Enforceable Non-Compete Provisions
The Amended Act also specifies what must be contained in a non-compete agreement with a highly compensated employee for it to be valid and enforceable. In particular, the agreement must be in writing and specify:
- the scope of the competitive restriction, including what services, roles, industry or competing entities the employee is restricted from performing work in or on behalf of,
- the geographical limitations of the restriction and
- a term that does not exceed 365 days for non-medical specialists or 730 days for medical specialists from the date of separation.

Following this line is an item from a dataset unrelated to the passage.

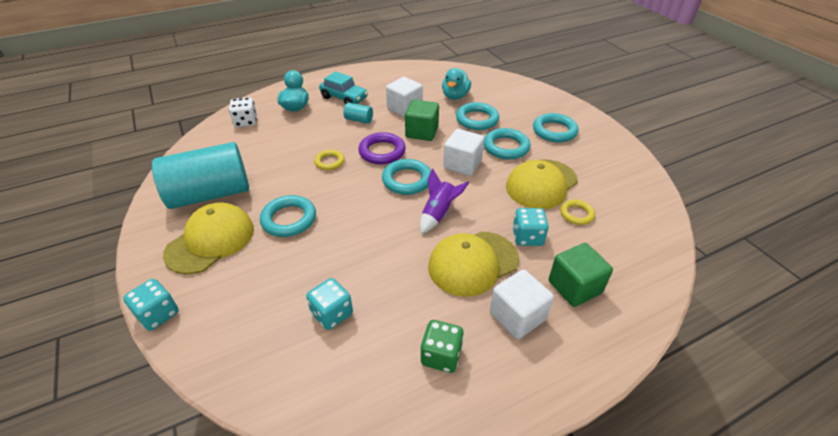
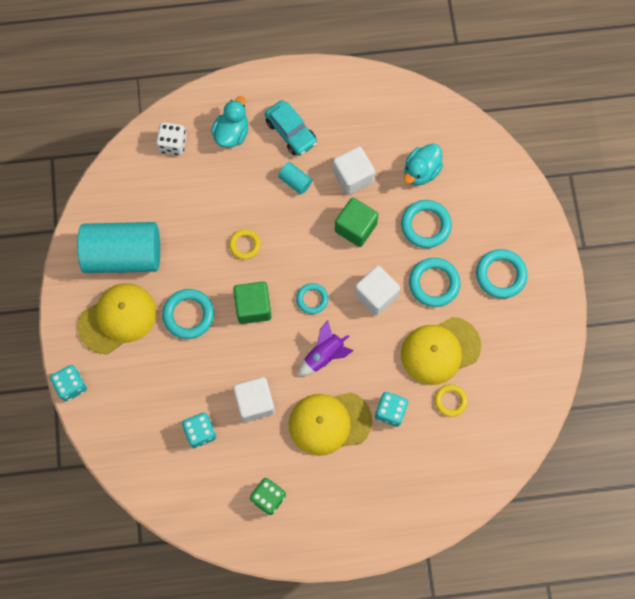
camera: 20 degrees right, 30 degrees up
purple ring [358,132,406,164] -> none
turquoise ring [382,159,431,195] -> turquoise ring [296,283,328,314], size x0.62
white cube [490,270,554,339] -> white cube moved to [233,377,275,422]
green cube [549,243,613,307] -> green cube moved to [233,281,272,324]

The Amended Act also requires employers with a workplace policy that includes any exception to the non-compete definition to provide employees with written notice of the law (with text specifically dictated in the statute) within 30 days after the employee’s acceptance of employment, within 30 days after October 1, 2022 and any time the employer’s workplace policy regarding any exception changes. The Amended Act further requires employers to provide highly compensated employees with written notice (with text specifically dictated in the statute) of the non-compete provision at least 14 days before the individual begins employment or, if already employed, at least 14 days before the employee is required to execute the agreement containing the non-compete provision.
Enforcement
The Amended Act contains administrative penalties between $350 and $1,000 for each initial violation of the Amended Act, except that the penalty for violations of the retaliation provisions will be between $1,000 and $2,500. The Amended Act also provides that an employer will be liable for monetary relief between $500 and $1,000 for each violation of the prohibition on non-compete provisions. Penalties will increase for subsequent violations. Further, the law gives employees a private right of action or the right to file a complaint with the Mayor’s office.